→ **Task to complete**: Transcribe every entry that follows exactly, omitting all pictures.

→ **Dataset content**:
==============================

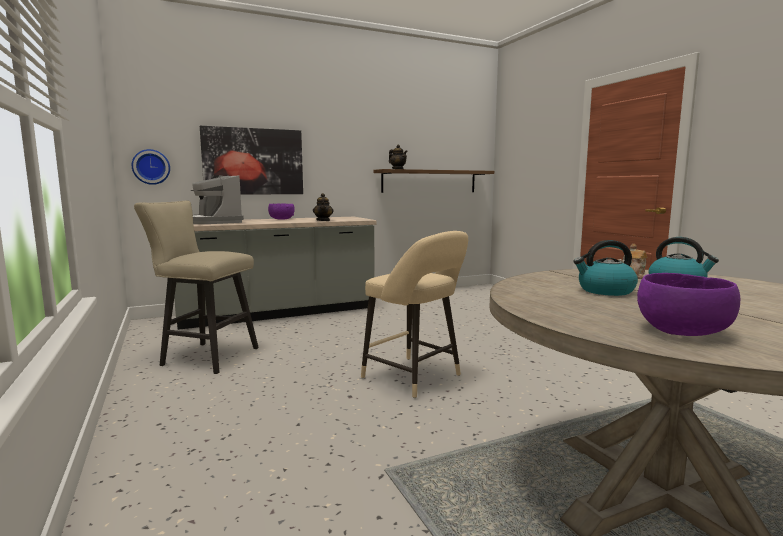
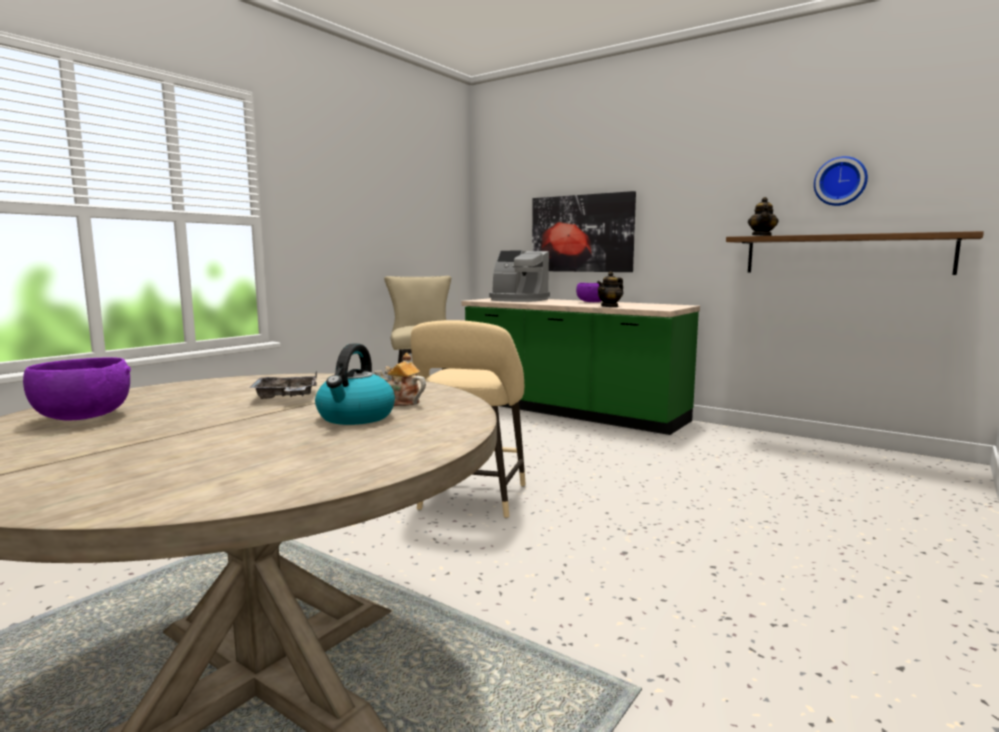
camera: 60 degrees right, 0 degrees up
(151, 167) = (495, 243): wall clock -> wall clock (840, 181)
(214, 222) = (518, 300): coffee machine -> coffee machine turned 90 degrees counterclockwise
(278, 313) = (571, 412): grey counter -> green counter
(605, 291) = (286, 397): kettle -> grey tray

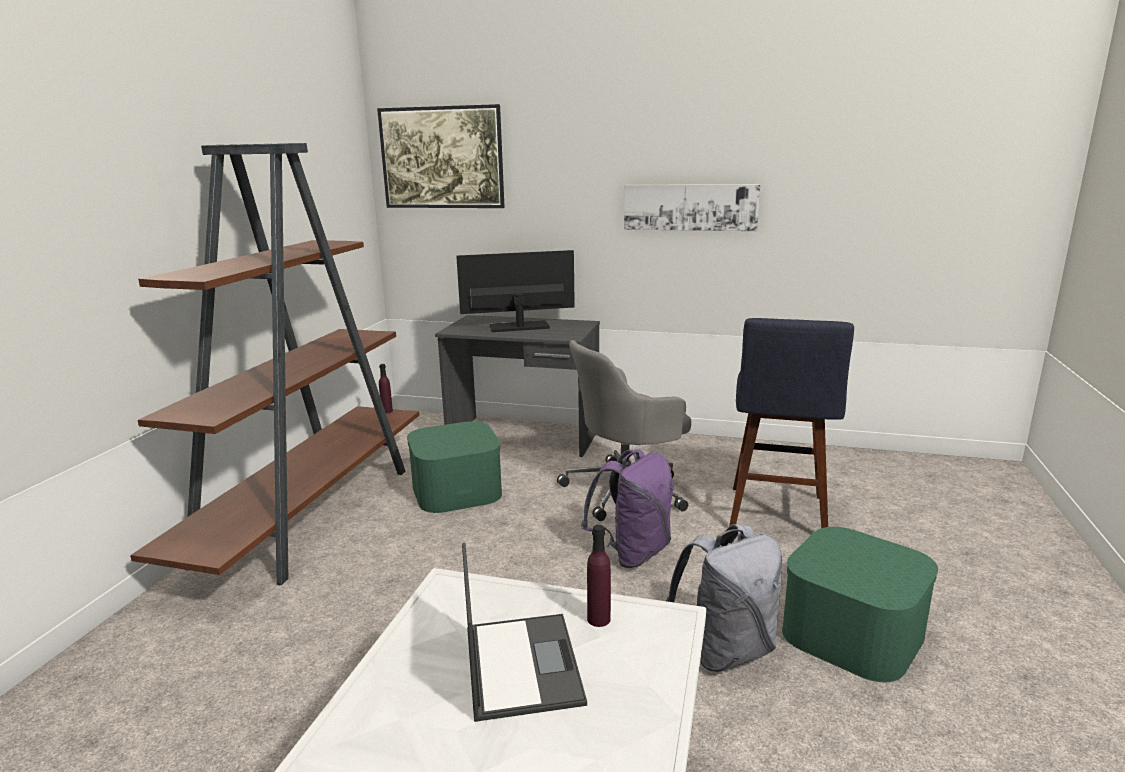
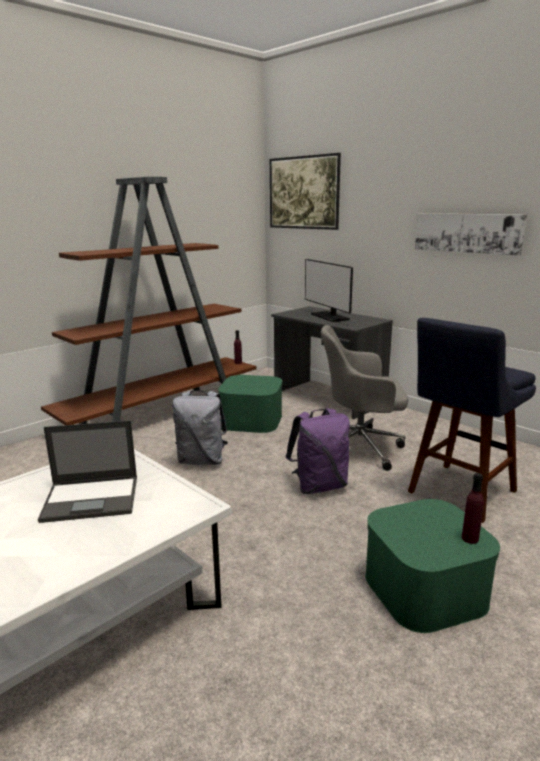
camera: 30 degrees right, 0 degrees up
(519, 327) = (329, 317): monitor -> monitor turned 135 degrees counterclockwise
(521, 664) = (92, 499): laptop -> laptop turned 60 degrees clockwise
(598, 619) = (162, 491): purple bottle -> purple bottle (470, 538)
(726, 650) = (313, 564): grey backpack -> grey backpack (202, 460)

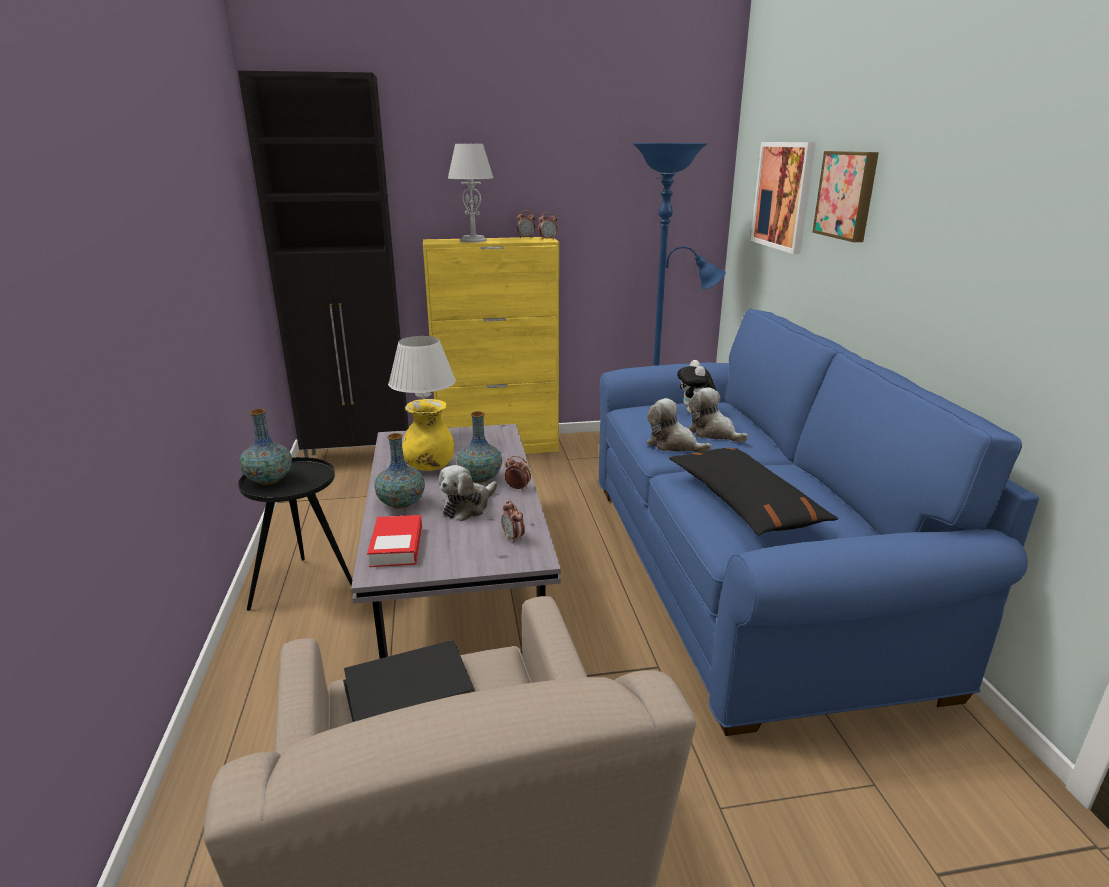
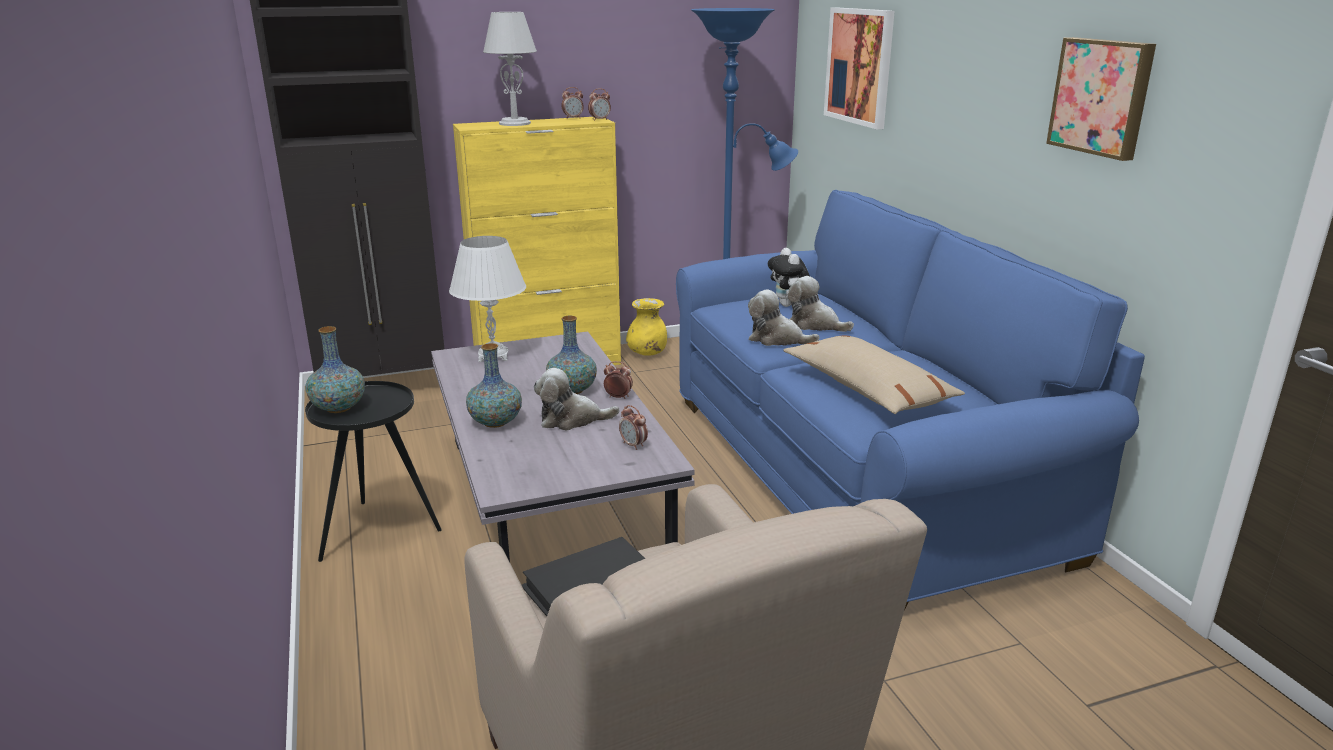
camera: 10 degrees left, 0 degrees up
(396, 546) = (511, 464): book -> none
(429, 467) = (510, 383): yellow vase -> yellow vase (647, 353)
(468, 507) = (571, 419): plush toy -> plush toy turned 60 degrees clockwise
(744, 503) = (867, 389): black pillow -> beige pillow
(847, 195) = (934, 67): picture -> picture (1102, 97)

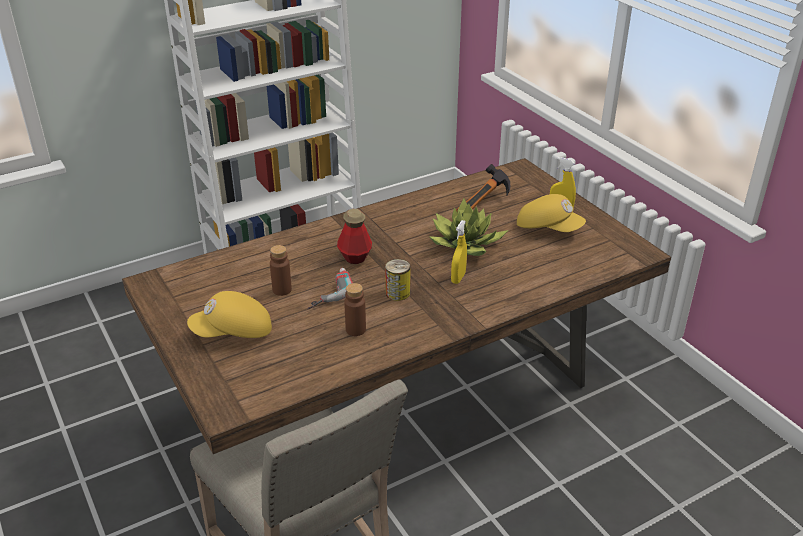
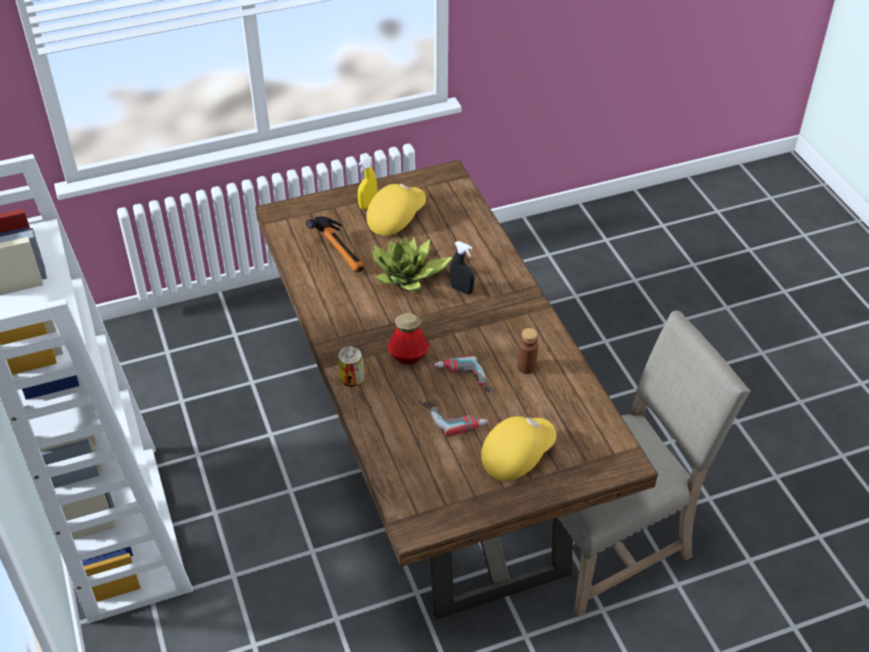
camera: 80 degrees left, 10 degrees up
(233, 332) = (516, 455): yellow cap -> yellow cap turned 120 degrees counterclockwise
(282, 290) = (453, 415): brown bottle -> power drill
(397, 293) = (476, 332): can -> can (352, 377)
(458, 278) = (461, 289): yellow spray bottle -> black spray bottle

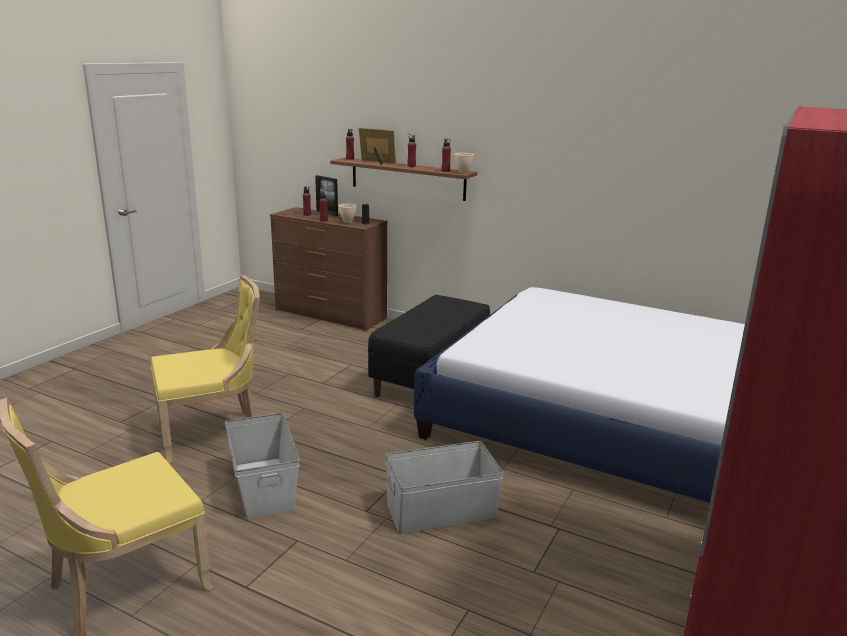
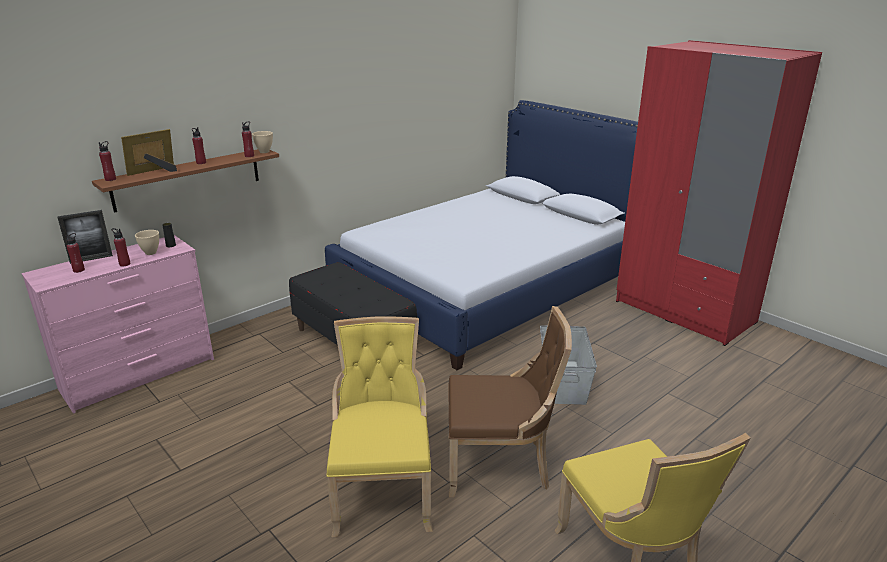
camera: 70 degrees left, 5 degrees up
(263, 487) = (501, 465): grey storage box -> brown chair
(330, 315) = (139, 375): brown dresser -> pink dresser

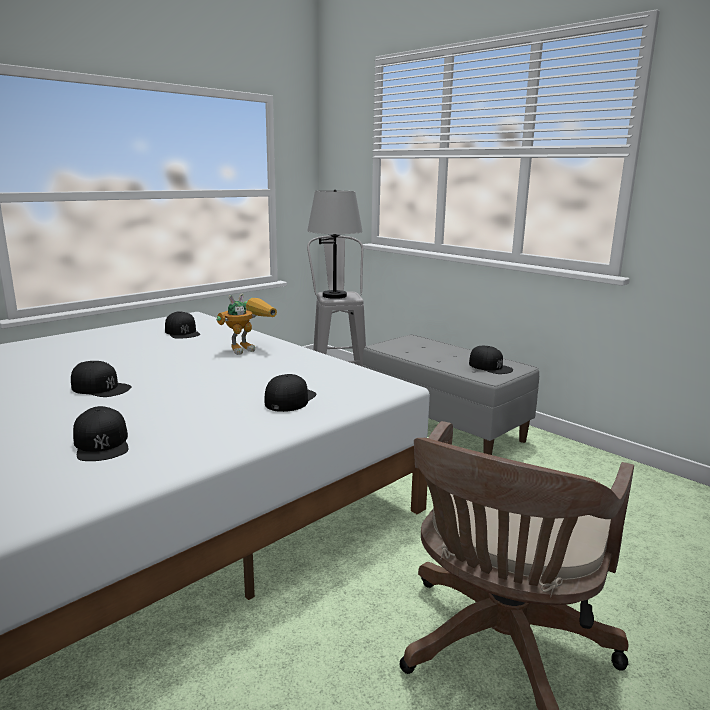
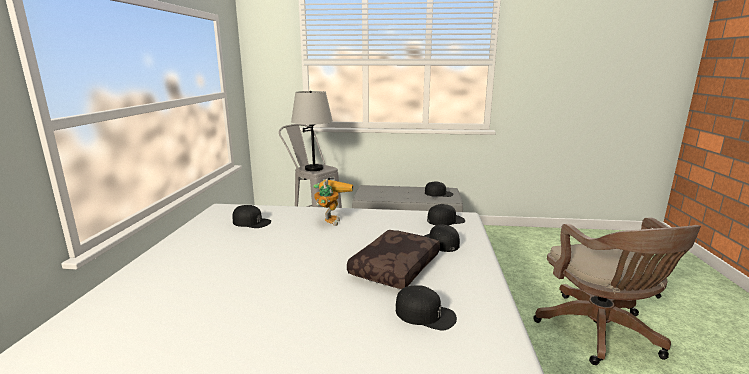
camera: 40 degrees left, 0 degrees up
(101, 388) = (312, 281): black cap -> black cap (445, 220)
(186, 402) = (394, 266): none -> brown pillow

==============================

→ **Task solution**:
camera: 60 degrees right, 0 degrees up
(151, 167) = (495, 243): wall clock -> wall clock (840, 181)
(214, 222) = (518, 300): coffee machine -> coffee machine turned 90 degrees counterclockwise
(278, 313) = (571, 412): grey counter -> green counter
(605, 291) = (286, 397): kettle -> grey tray

camera: 30 degrees right, 0 degrees up
(519, 327) = (329, 317): monitor -> monitor turned 135 degrees counterclockwise
(521, 664) = (92, 499): laptop -> laptop turned 60 degrees clockwise
(598, 619) = (162, 491): purple bottle -> purple bottle (470, 538)
(726, 650) = (313, 564): grey backpack -> grey backpack (202, 460)

camera: 10 degrees left, 0 degrees up
(396, 546) = (511, 464): book -> none
(429, 467) = (510, 383): yellow vase -> yellow vase (647, 353)
(468, 507) = (571, 419): plush toy -> plush toy turned 60 degrees clockwise
(744, 503) = (867, 389): black pillow -> beige pillow
(847, 195) = (934, 67): picture -> picture (1102, 97)

camera: 80 degrees left, 10 degrees up
(233, 332) = (516, 455): yellow cap -> yellow cap turned 120 degrees counterclockwise
(282, 290) = (453, 415): brown bottle -> power drill
(397, 293) = (476, 332): can -> can (352, 377)
(458, 278) = (461, 289): yellow spray bottle -> black spray bottle

camera: 70 degrees left, 5 degrees up
(263, 487) = (501, 465): grey storage box -> brown chair
(330, 315) = (139, 375): brown dresser -> pink dresser

camera: 40 degrees left, 0 degrees up
(101, 388) = (312, 281): black cap -> black cap (445, 220)
(186, 402) = (394, 266): none -> brown pillow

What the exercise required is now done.